Based on the 13 keys, it would predict a Donald Trump victory. Remember, six keys and you're out, and right now the Democrats are out -- for sure -- five keys.
Key 1 is the party mandate -- how well they did in the midterms. They got crushed.
Key number 3 is, the sitting president is not running.
Key number 7, no major policy change in Obama's second term like the Affordable Care Act.
Key number 11, no major smashing foreign policy success.
And Key number 12, Hillary Clinton is not a Franklin Roosevelt.
One more key and the Democrats are down, and we have the Gary Johnson Key. One of my keys would be that the party in power gets a "false" if a third-party candidate is anticipated to get 5 percent of the vote or more. In his highest polling, Gary Johnson is at about 12 to 14 percent. My rule is that you cut it in half. That would mean that he gets six to seven, and that would be the sixth and final key against the Democrats.

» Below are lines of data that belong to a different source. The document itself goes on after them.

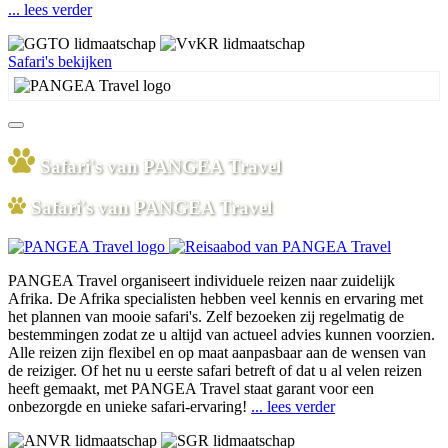
... lees verder
Safari's bekijken
Safari's van PANGEA Travel
Safari's van PANGEA Travel
PANGEA Travel organiseert individuele reizen naar zuidelijk
Afrika. De Afrika specialisten hebben veel kennis en ervaring met
het plannen van mooie safari's. Zelf bezoeken zij regelmatig de
bestemmingen zodat ze u altijd van actueel advies kunnen voorzien.
Alle reizen zijn flexibel en op maat aanpasbaar aan de wensen van
de reiziger. Of het nu u eerste safari betreft of dat u al velen reizen
heeft gemaakt, met PANGEA Travel staat garant voor een
onbezorgde en unieke safari-ervaring!
... lees verder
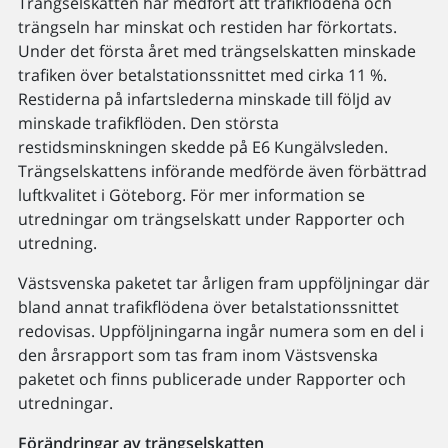
Trängselskatten har medfört att trafikflödena och
trängseln har minskat och restiden har förkortats.
Under det första året med trängselskatten minskade
trafiken över betalstationssnittet med cirka 11 %.
Restiderna på infartslederna minskade till följd av
minskade trafikflöden. Den största
restidsminskningen skedde på E6 Kungälvsleden.
Trängselskattens införande medförde även förbättrad
luftkvalitet i Göteborg. För mer information se
utredningar om trängselskatt under Rapporter och
utredning.
Västsvenska paketet tar årligen fram uppföljningar där
bland annat trafikflödena över betalstationssnittet
redovisas. Uppföljningarna ingår numera som en del i
den årsrapport som tas fram inom Västsvenska
paketet och finns publicerade under Rapporter och
utredningar.
Förändringar av trängselskatten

So very, very narrowly, the keys point to a Trump victory. But I would say, more to the point, they point to a generic Republican victory, because I believe that given the unprecedented nature of the Trump candidacy and Trump himself, he could defy all odds and lose even though the verdict of history is in his favor. So this would also suggest, you know, the possibility this election could go either way. Nobody should be complacent, no matter who you're for, you gotta get out and vote.

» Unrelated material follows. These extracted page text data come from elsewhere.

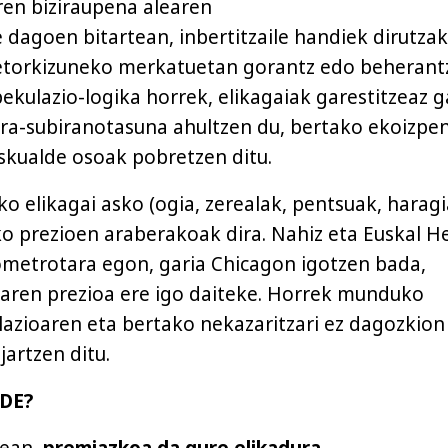
ren biziraupena alearen
dagoen bitartean, inbertitzaile handiek dirutzak
 etorkizuneko merkatuetan gorantz edo beherant
ekulazio-logika horrek, elikagaiak garestitzeaz g
ura-subiranotasuna ahultzen du, bertako ekoizpe
skualde osoak pobretzen ditu.
o elikagai asko (ogia, zerealak, pentsuak, haragi
o prezioen araberakoak dira. Nahiz eta Euskal He
ometrotara egon, garia Chicagon igotzen bada,
aren prezioa ere igo daiteke. Horrek munduko
lazioaren eta bertako nekazaritzari ez dagozkion
artzen ditu.
DE?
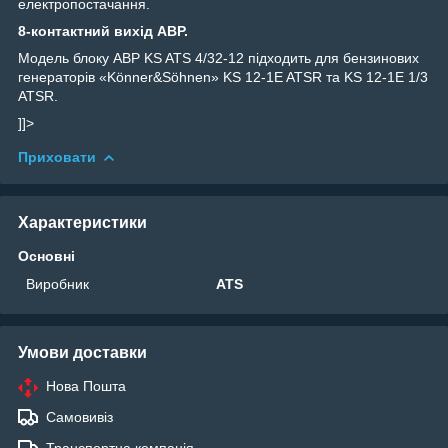
електропостачання.
8-контактний вихід AВР.
Модель блоку АВР KS ATS 4/32-12 підходить для бензинових
генераторів «Könner&Söhnen» KS 12-1E ATSR та KS 12-1E 1/3
ATSR.
]]>
Приховати
Характеристики
Основні
Виробник
ATS
Умови доставки
Нова Пошта
Самовивіз
Транспортна компанія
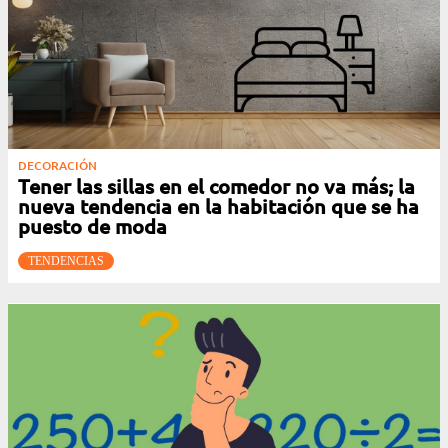
DECORACIÓN
Tener las sillas en el comedor no va más; la
nueva tendencia en la habitación que se ha
puesto de moda
TENDENCIAS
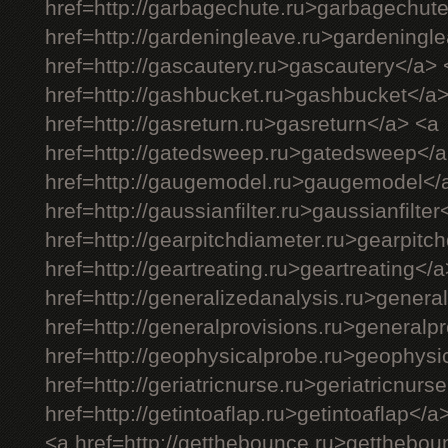
href=http://garbagechute.ru>garbagechut
href=http://gardeningleave.ru>gardeningl
href=http://gascautery.ru>gascautery</a> 
href=http://gashbucket.ru>gashbucket</a
href=http://gasreturn.ru>gasreturn</a> <a
href=http://gatedsweep.ru>gatedsweep</a
href=http://gaugemodel.ru>gaugemodel</
href=http://gaussianfilter.ru>gaussianfilter
href=http://gearpitchdiameter.ru>gearpitc
href=http://geartreating.ru>geartreating</
href=http://generalizedanalysis.ru>genera
href=http://generalprovisions.ru>generalp
href=http://geophysicalprobe.ru>geophysi
href=http://geriatricnurse.ru>geriatricnurs
href=http://getintoaflap.ru>getintoaflap</a
<a href=http://getthebounce.ru>getthebo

Do you think the fact that Trump is not a traditional Republican -- certainly not an establishment Republican, from a rhetorical or policy perspective -- contributes to that uncertainty over where he fits in with the standard methodology for evaluating the Keys?
I think the fact that he's a bit of a maverick, and nobody knows where he stands on policy, because he's constantly shifting. I defy anyone to say what his immigration policy is, what his policy is on banning Muslims, or whoever, from entering the United States, that's certainly a factor. But it's more his history in Trump University, the Trump Institute, his bankruptcies, the charitable foundation, of enriching himself at the expense of others, and all of the lies and dangerous things he's said in this campaign, that could make him a precedent-shattering candidate.
It's interesting, I don't use the polls, as I've just explained, but the polls have very recently tightened. Clinton is less ahead than she was before, but it's not because Trump is rising, it's because Clinton is falling. He's still around 39 percent in the polls. You can't win if you can't crack 40 percent.
As people realize the choice is not Gary Johnson, the only choice is between Trump and Clinton, those Gary Johnson supporters may move away from Johnson and toward Clinton, particularly those millennials. And, you know, I've seen this movie before. My first vote was in 1968, when I was the equivalent of a millennial, and lots of my friends, very liberal, wouldn't vote for Hubert Humphrey because he was part of the Democratic establishment, and guess what? They elected Richard Nixon.
And, of course, as I have said for over 30 years, predictions are not endorsements. My prediction is based off a scientific system. It does not necessarily represent, in any way, shape or form, an Allan Lichtman or American University endorsement of any candidate. And of course, as a successful forecaster, I've predicted in almost equal measure both Republican and Democratic victories.